Work instruction –
Transcribe the text of the entries below word for word, leaving the pictures out of your answer.

Record extracts –
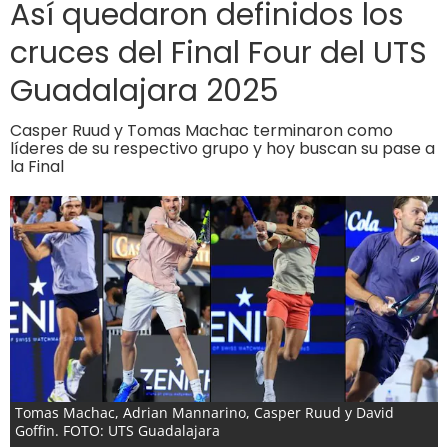
Así quedaron definidos los
cruces del Final Four del UTS
Guadalajara 2025
Casper Ruud y Tomas Machac terminaron como
líderes de su respectivo grupo y hoy buscan su pase a
la Final
Tomas Machac, Adrian Mannarino, Casper Ruud y David
Goffin. FOTO: UTS Guadalajara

Exercise output –
Así quedaron definidos los
cruces del Final Four del UTS
Guadalajara 2025
Casper Ruud y Tomas Machac terminaron como
líderes de su respectivo grupo y hoy buscan su pase a
la Final
Tomas Machac, Adrian Mannarino, Casper Ruud y David
Goffin. FOTO: UTS Guadalajara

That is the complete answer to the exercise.